BEGIN
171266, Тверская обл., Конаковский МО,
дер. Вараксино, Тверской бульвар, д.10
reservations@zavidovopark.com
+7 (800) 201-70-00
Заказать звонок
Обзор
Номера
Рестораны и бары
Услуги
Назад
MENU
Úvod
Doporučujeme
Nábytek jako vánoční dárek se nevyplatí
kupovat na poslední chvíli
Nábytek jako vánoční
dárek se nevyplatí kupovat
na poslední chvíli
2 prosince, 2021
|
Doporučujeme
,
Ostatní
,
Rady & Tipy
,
END
= WHAT IS BEING ASKED =
Return each line of the listing above that contains the word "poslední".

= TASK ANSWER =
kupovat na poslední chvíli
na poslední chvíli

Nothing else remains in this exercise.